##### SOURCE TEXT
In 2020, CCP General Secretary Xi Jinping's government started to tighten the real estate market based on the principle that "property is to be lived in, not to be speculated on." He had previously articulated this principle during the 19th Party Congress and it led to a series of financial rules known as the three red lines. In an effort to curb risky borrowing by property development firms, the three red lines required that (1) developers have a liability-to-assets ratio of less than 70 percent, (2) a net gearing ratio of less than 100 percent, and (3) a cash to short-term debt ratio of at least one. Companies that complied with all three rules could increase their debt by 15 percent in the next year. New restrictions lead to a downturn in the property market, with sales declining by 30% in 2021.

Evergrande crossed all three red lines, resulting in a liquidity crisis and its later insolvency. In summer of 2021, payments due on its debt, estimated in the hundreds of billions of dollars, resulted in the Evergrande liquidity crisis. This was one of the reasons for a drop in many stock market indices on 20 September 2021.

On 15 October 2021, the accounting regulator in Hong Kong announced an investigation into PwC's auditing of Evergrande. PwC had signed off the 2020 accounts of Evergrande without reference to its uncertainties as a growing concern. Evergrade itself reported concerns as to continuing operations in its half-year accounts for 2021.

On 21 October 2021, Evergrande announced that a $2.6 billion asset sale that would have been used to pay an $83 million interest payment it missed in September, 2021 had failed to close. On 10 November 2021, Evergrande defaulted on 3 more bonds after missing the grace period for interest payments. A major news outlet reported they fulfilled the payments after the deadline.
##########
Transcribe part of the Evergrande debt crisis text, starting at the words "Evergrande crossed all" and ending after "accounts for 2021.".
##### DATA LISTING
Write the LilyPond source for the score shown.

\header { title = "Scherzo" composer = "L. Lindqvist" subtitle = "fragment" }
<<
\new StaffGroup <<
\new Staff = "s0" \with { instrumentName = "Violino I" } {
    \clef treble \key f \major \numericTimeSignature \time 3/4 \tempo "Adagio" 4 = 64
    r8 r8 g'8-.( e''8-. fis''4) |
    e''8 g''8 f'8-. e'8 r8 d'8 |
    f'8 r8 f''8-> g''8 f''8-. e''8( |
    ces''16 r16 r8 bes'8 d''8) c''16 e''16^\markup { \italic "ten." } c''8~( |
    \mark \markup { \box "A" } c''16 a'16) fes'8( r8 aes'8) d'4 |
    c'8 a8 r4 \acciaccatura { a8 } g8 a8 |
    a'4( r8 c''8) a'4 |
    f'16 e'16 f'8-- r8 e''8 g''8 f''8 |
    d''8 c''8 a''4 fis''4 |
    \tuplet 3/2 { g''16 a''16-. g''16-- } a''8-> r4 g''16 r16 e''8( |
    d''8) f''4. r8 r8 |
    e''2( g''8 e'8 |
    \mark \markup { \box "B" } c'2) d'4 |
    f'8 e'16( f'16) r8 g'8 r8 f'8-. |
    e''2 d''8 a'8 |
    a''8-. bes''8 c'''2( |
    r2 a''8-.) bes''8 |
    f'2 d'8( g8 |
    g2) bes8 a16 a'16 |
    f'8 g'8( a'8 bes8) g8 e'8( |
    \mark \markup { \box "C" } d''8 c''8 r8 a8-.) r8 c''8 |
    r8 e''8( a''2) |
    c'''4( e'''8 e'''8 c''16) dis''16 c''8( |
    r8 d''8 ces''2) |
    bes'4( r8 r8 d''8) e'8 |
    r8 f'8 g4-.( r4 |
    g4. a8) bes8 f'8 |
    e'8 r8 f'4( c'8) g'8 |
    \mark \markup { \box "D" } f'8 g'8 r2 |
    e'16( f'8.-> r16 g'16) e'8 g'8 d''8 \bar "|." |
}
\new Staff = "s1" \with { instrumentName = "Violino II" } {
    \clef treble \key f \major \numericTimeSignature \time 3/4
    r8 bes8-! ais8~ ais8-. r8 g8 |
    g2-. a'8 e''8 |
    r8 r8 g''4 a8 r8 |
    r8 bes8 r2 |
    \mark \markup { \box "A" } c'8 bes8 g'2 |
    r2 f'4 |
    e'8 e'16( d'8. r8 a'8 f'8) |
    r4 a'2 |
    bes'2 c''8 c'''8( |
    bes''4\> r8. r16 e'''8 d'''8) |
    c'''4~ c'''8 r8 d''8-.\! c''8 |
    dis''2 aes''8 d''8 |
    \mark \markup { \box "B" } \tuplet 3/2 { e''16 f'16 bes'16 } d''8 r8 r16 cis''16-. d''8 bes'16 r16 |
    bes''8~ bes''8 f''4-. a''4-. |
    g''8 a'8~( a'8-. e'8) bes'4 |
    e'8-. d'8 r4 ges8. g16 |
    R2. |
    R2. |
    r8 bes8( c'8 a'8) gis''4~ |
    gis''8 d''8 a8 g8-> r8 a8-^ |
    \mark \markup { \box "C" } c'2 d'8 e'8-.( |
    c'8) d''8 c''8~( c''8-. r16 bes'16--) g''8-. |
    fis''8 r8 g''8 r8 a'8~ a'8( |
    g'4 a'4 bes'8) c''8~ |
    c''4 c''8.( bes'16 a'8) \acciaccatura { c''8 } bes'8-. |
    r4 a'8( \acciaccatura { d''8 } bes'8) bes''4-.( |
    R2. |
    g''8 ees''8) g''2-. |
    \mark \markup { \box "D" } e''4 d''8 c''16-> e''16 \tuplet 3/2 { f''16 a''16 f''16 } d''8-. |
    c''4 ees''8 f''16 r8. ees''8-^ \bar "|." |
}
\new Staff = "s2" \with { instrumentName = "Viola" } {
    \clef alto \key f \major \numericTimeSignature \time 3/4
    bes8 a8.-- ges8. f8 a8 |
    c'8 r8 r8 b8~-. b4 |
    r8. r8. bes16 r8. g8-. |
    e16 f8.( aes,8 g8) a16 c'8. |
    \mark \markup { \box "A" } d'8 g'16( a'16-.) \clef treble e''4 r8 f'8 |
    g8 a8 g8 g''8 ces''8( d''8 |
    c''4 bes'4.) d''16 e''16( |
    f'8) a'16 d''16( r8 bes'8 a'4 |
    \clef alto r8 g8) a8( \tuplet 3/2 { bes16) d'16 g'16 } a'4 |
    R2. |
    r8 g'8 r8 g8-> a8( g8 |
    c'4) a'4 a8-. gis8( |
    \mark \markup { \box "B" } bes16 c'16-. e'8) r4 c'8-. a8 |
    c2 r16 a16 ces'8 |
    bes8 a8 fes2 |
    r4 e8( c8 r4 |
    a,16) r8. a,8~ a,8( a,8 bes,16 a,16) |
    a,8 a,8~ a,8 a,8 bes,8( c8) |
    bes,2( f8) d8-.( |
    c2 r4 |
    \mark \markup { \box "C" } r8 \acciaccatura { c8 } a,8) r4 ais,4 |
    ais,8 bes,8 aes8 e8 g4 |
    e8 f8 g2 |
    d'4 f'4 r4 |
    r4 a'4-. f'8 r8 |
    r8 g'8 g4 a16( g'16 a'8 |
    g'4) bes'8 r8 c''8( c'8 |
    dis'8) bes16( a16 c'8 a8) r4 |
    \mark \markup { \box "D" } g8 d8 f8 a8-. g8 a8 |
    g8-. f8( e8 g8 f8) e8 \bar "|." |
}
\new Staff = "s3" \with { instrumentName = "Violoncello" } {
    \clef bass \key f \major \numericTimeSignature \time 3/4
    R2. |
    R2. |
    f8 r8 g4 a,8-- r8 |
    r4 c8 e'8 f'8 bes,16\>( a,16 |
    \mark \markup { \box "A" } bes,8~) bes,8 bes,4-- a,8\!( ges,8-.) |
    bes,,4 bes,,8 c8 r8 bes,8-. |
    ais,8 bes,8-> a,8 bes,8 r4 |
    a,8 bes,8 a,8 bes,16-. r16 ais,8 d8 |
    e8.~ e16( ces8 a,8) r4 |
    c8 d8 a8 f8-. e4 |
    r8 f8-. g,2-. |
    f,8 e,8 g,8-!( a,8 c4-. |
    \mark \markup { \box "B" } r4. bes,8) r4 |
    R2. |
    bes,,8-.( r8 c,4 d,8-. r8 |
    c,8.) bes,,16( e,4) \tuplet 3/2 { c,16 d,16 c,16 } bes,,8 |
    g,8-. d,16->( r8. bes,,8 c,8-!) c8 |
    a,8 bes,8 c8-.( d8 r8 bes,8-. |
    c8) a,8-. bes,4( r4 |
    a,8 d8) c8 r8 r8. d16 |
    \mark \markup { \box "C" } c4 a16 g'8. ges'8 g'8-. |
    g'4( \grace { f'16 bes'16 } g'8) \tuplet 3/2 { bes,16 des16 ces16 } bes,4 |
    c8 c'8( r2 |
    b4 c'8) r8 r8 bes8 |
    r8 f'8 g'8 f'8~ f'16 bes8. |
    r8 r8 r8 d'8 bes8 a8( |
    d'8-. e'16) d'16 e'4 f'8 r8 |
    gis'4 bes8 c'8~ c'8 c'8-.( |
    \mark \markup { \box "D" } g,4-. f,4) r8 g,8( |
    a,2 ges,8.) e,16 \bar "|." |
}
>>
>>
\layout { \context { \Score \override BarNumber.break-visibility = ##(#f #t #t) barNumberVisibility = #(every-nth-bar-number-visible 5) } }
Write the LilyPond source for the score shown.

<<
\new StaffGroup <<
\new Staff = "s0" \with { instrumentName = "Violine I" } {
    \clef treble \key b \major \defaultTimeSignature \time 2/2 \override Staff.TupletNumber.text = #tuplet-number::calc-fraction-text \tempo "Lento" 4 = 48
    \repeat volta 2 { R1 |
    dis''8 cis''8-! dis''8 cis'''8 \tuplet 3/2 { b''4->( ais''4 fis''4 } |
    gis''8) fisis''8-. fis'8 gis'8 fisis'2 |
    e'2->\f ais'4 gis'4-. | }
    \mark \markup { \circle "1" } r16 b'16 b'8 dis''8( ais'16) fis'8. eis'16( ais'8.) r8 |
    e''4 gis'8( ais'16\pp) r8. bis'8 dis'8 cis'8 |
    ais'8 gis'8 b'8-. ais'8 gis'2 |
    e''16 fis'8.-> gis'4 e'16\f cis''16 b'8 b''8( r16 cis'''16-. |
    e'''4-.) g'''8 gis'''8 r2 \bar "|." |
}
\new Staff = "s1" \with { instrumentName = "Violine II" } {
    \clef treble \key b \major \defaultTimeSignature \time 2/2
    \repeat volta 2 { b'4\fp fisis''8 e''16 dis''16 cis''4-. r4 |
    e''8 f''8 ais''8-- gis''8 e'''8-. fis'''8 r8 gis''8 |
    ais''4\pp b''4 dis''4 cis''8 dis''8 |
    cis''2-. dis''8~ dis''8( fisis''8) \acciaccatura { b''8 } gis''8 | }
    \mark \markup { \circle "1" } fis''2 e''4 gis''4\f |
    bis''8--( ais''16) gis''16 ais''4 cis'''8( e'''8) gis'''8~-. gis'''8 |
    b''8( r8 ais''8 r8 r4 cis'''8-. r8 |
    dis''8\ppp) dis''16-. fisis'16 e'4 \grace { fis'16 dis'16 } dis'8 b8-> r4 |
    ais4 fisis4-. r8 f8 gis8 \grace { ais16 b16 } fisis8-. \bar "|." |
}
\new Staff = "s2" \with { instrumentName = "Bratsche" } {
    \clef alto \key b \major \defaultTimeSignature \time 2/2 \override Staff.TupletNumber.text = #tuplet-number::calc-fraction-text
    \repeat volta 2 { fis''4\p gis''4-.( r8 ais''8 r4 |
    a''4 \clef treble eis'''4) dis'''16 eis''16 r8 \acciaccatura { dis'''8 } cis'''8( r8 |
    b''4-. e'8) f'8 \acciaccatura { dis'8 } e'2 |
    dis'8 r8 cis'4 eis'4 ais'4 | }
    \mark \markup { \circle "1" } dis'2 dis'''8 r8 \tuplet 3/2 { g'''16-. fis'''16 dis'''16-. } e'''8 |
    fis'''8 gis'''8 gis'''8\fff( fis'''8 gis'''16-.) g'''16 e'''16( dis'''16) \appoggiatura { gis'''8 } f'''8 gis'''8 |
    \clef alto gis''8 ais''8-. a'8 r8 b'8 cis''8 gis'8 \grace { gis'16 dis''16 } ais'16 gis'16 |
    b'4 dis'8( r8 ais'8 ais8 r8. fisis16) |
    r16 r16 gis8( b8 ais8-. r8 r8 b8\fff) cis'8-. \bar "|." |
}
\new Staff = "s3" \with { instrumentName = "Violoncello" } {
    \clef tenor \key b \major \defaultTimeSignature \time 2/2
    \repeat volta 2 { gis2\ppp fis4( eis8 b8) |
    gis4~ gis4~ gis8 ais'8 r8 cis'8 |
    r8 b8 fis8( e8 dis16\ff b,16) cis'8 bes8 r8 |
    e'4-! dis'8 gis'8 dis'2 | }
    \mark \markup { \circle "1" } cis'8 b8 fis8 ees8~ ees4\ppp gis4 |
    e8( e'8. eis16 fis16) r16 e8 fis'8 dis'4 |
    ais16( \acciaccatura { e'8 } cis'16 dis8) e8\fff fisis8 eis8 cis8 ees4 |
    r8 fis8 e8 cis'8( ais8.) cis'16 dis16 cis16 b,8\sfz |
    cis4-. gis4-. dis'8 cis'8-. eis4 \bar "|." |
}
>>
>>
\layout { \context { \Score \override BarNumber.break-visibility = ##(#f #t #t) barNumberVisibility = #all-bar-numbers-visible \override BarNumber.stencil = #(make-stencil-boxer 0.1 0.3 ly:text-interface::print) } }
##########
**SOLUTION:**
Evergrande crossed all three red lines, resulting in a liquidity crisis and its later insolvency. In summer of 2021, payments due on its debt, estimated in the hundreds of billions of dollars, resulted in the Evergrande liquidity crisis. This was one of the reasons for a drop in many stock market indices on 20 September 2021.

On 15 October 2021, the accounting regulator in Hong Kong announced an investigation into PwC's auditing of Evergrande. PwC had signed off the 2020 accounts of Evergrande without reference to its uncertainties as a growing concern. Evergrade itself reported concerns as to continuing operations in its half-year accounts for 2021.